### Fragmento del texto ###
Soberanía y dependencia
Los imperialistas de ayer están entre los más antiimperialistas de todos. Saben bien que no les convendría asumir los costos, tanto materiales como simbólicos.
En el mundo actual, suele darse por descontado que todo país soberano tiene derecho a manejarse tal y como quiere el gobierno local. También se supone que todos deberían valerse por sí mismos. ¿Son compatibles estos dos pilares del orden internacional? Parecería que no, ya que son cada vez más los países que, si bien sus habitantes defienden con uñas y dientes la soberanía nacional, son incapaces de continuar brindándoles lo que creen merecer. Sin el apoyo externo, que por lo común consiste en préstamos a tasas de interés muy bajas y donaciones caritativas, sus economías se desintegrarían por completo.
Tales países corren peligro de degenerar en “Estados fallidos” como Somalia y Yemen que han conservado su independencia formal pero se asemejan a lo que en otros tiempos se llamaban “terrae nullii” en que impera el caos más absoluto. Los gobiernos son internacionalmente reconocidos, pero no están en condiciones de administrar nada.
En el pasado no muy lejano, una potencia de tradiciones imperiales los hubiera agregado provisoriamente a sus dominios con la aprobación de la ONU o su equivalente, pero hoy en día ningún país poderoso soñaría con asumir por mucho tiempo la responsabilidad de administrar tales territorios. ¿Por qué hacerlo si, además de ocasionarles muchos problemas, los convertiría en blancos de críticas feroces por parte de los biempensantes?
###
#### Ejercicio
Reproduce el texto sobre soberanía y dependencia desde «Soberanía y dependencia» hasta «desintegrarían por completo.» y sustituye «soberanía nacional» por «independencia nacional». Estas líneas no tienen relación con el texto sobre soberanía y dependencia.
### Material presentado ###
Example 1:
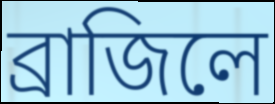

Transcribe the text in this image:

ব্রাজিলে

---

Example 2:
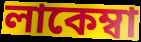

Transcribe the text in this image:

লাকেম্বা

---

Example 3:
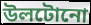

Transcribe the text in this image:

উলটোনো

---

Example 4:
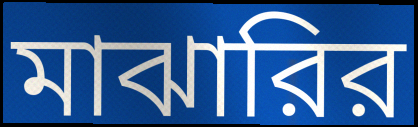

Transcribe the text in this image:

মাঝারির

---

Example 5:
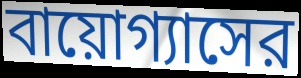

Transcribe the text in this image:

বায়োগ্যাসের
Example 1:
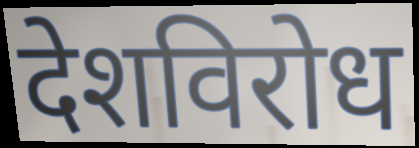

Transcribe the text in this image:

देशविरोध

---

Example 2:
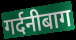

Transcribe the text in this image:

गर्दनीबाग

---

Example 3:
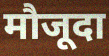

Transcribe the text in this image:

मौजूदा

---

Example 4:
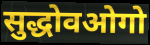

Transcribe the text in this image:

सुद्धोवओगो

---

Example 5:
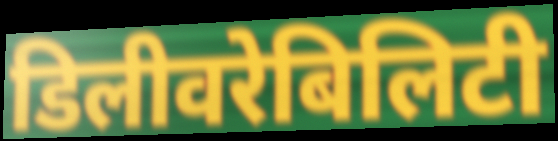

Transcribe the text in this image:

डिलीवरेबिलिटी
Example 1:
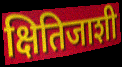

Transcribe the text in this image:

क्षितिजाशी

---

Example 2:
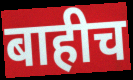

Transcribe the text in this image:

बाहीच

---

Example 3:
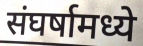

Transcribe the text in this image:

संघर्षामध्ये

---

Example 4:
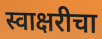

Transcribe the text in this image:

स्वाक्षरीचा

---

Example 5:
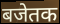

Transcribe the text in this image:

बजेतक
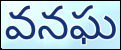
వనఘ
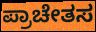
ಪ್ರಾಚೇತಸ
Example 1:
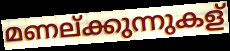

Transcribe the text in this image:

മണല്ക്കുന്നുകള്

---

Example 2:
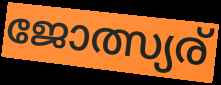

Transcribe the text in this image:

ജോത്സ്യര്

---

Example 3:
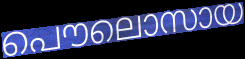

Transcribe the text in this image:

പൌലൊസായ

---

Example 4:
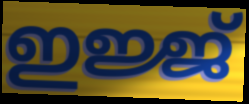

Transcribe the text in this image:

ഇജ്ജ്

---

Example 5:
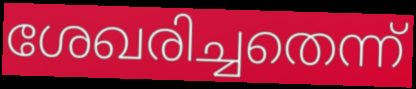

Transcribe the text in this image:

ശേഖരിച്ചതെന്ന്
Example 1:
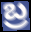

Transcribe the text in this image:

బ్ర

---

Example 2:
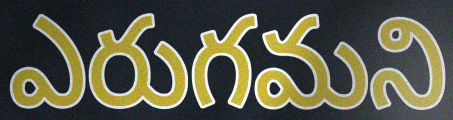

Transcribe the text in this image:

ఎరుగమని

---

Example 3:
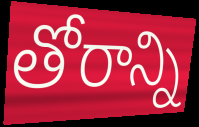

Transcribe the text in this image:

తోరాన్ని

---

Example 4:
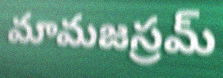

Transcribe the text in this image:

మామజస్రమ్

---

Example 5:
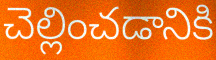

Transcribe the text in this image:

చెల్లించడానికి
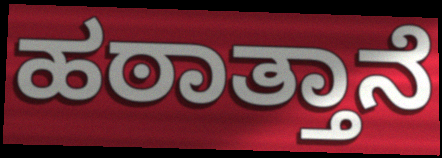
ಹಠಾತ್ತಾನೆ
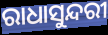
ରାଧାସୁନ୍ଦରୀ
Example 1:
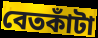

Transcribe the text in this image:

বেতকাঁটা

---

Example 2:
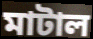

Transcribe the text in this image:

মাটাল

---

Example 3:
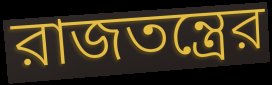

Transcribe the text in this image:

রাজতন্ত্রের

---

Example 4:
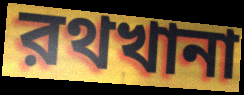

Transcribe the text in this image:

রথখানা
###
#### Resultado
Soberanía y dependencia
Los imperialistas de ayer están entre los más antiimperialistas de todos. Saben bien que no les convendría asumir los costos, tanto materiales como simbólicos.
En el mundo actual, suele darse por descontado que todo país soberano tiene derecho a manejarse tal y como quiere el gobierno local. También se supone que todos deberían valerse por sí mismos. ¿Son compatibles estos dos pilares del orden internacional? Parecería que no, ya que son cada vez más los países que, si bien sus habitantes defienden con uñas y dientes la independencia nacional, son incapaces de continuar brindándoles lo que creen merecer. Sin el apoyo externo, que por lo común consiste en préstamos a tasas de interés muy bajas y donaciones caritativas, sus economías se desintegrarían por completo.